Periode 1882-1915.
Musim membekukan semua bunga, pepohonan, dedaunan, danau kecil di tengah taman, memutih oleh musim, termasuk semua kursi taman, tempat bercengkerama tentang kita. Janji cinta dilarang larut oleh waktu, kecupan pertama terus menghangat di bibirku "Di bibirku juga." Jawabnya, merangkul bahuku, sekecup lagi ciuman hangat terasa pas, di bawah telinga, di bagian sensitif itu. "Sengaja, biar kau tergelitik, percaya padaku, Nev."
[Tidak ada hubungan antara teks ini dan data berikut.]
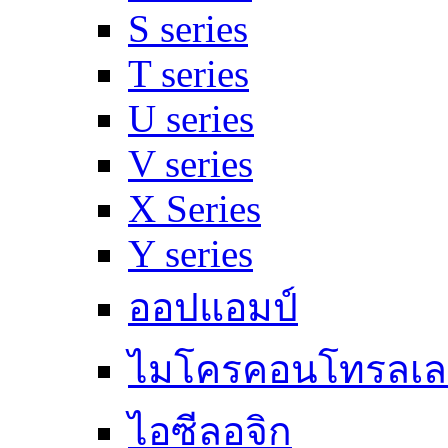
S series
T series
U series
V series
X Series
Y series
ออปแอมป์
ไมโครคอนโทรลเล
ไอซีลอจิก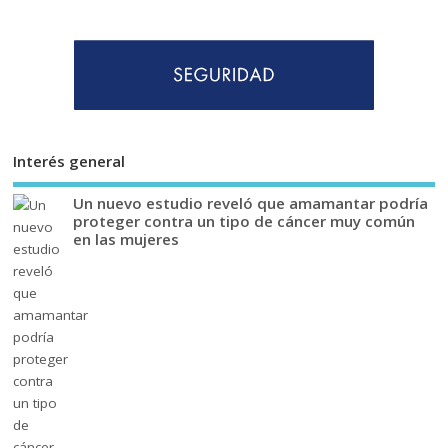
Interés general
Un nuevo estudio reveló que amamantar podría
proteger contra un tipo de cáncer muy común
en las mujeres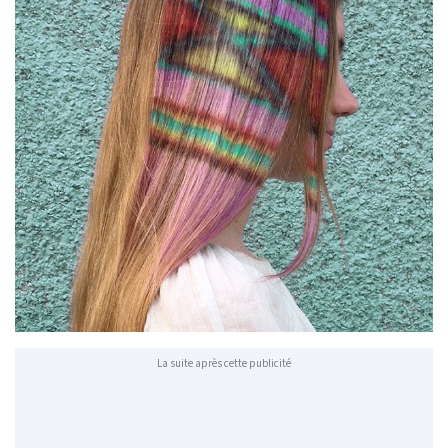
La suite après cette publicité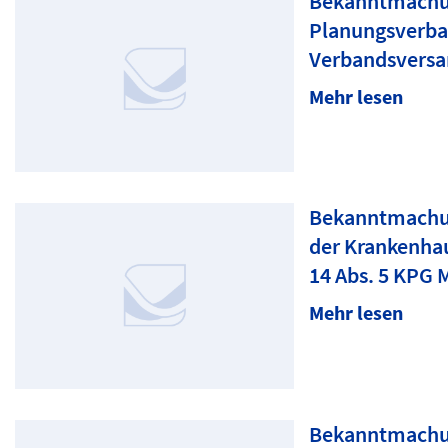
Bekanntmachun
Planungsverba
Verbandsvers
Mehr lesen
Bekanntmachun
der Krankenha
14 Abs. 5 KPG 
Mehr lesen
Bekanntmachung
Jemari cantik menyentuh dagu. "Lihat, pandang mataku, kau melihat bola salju akan melindasmu, kalau tak percaya." Percaya, selalu percaya, meski satu jam lalu aku melihatmu sepintas, sekelebatan, kau, dengan pria muda itu, mengapa suara ini seperti hantu terus menerus menguji otakku. Ini, sebuah permainan dari interlud imaji, tolong, jangan muncul selalu, jiwaku mencintai perempuan ini, bukan perasaanku.
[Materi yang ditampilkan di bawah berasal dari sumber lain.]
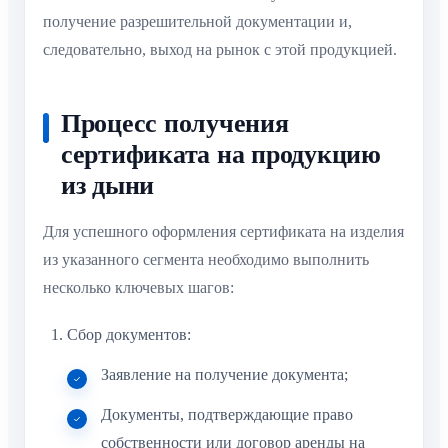
получение разрешительной документации и,
следовательно, выход на рынок с этой продукцией.
Процесс получения
сертификата на продукцию
из дыни
Для успешного оформления сертификата на изделия
из указанного сегмента необходимо выполнить
несколько ключевых шагов:
Сбор документов:
Заявление на получение документа;
Документы, подтверждающие право
собственности или договор аренды на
"Kau bisa percaya padaku, kekasih, atau kau tengah memainkan peran ganda dalam benakmu."
"Jadi kau percaya, kecupan itu menenggelamkan perasaan kita jauh ke dasar jiwa, abadi. Nev, kau lihat, di musim sedingin apapun ini, tak ada lain, kau bara penghangat cinta kita." Pelukan itu, membuat musim tak mengedipkan mata, cemburu, mungkin, melihat kami. "Nev, jangan lepaskan apapun dari jiwamu, peluk aku lebih erat."
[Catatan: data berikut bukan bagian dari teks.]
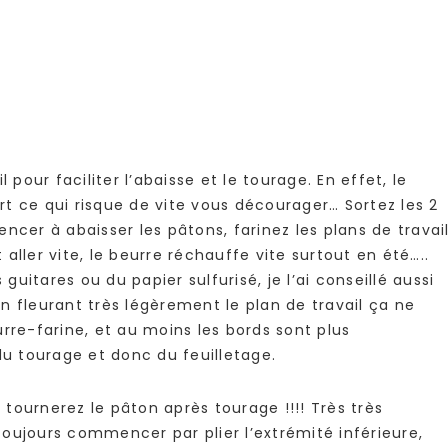
 pour faciliter l’abaisse et le tourage. En effet, le
t ce qui risque de vite vous décourager… Sortez les 2
er à abaisser les pâtons, farinez les plans de travai
t aller vite, le beurre réchauffe vite surtout en été…..
 guitares ou du papier sulfurisé, je l’ai conseillé aussi
n fleurant très légèrement le plan de travail ça ne
rre-farine, et au moins les bords sont plus
du tourage et donc du feuilletage.
tournerez le pâton après tourage !!!! Très très
oujours commencer par plier l’extrémité inférieure,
Cinta hangat ini, serupa senjata berat tank baja memberondong jantungku, berdebar-debar, tak karuan, berkecamuk revolusi berbagai hal, realitas itu, aku melihatmu, beberapa kali, bahkan berkali-kali. "Suara, apa kau tak memberi toleransi sekedip mata saja, biarkan aku terus mencintai perempuan ini dengan jiwaku!"
**
Periode 1882-1932.
Berdentang lonceng rumah ibadah keabadian semesta doa, di kota kecil ini, mengingatkan banyak hal, ini bunga kesukaanmu, masih segar seperti pesanmu, "Belilah selalu bunga di toko bibi Anna, jangan bunga lain, selain bunga ini." Ya, aku penuhi semua pesanmu. "Jangan lupa makan sebelum selesai menulis." Bergegas ke dapur, gaun tidurmu aduhai tergerai lepas mengalun, menggelombang deru memburu, diterpa angin dari jendela, terperangkap kisah secantik musim.
Sembari menyeduh coklat untuk kita berdua, tak lupa seminggu sekali meluncur kalimat kesukaanku dari bibirmu, "Cukur bersih janggutmu, tipiskan kumismu, kau lelaki milikku. Apakah aku perempuan milikmu, Nev?"
"Kev, sejak pagi sudah melaju bersepeda ke sekolahnya," membisik kalimat terakhir itu, pelukan kesucian jiwa.
Kita, selalu ingin tergesa-gesa melambungkan gemintang ke angkasa, menerbangkan pesawat kertas di antara awan-awan meliuk-liuklah dalam badai tak ingin cepat berlalu, hempasan hujan, gigitan dingin setiap musim, mengguncang cuaca perubahan imajinasi, meledaklah halilintar, membakar tepian dermaga, hingga karam semua kapal uap, menepilah perahu.
Di tempat itu kritik mengalir deras dari bibirmu, bagian sebelum akhir dari novelku, tak seharusnya, aku mengadili nasib lelaki dengan sepenuh jiwa telah mencintai perempuannya, meskipun cinta itu senantiasa membara prasangka, kecurigaan, cemburu, tak pada tempatnya.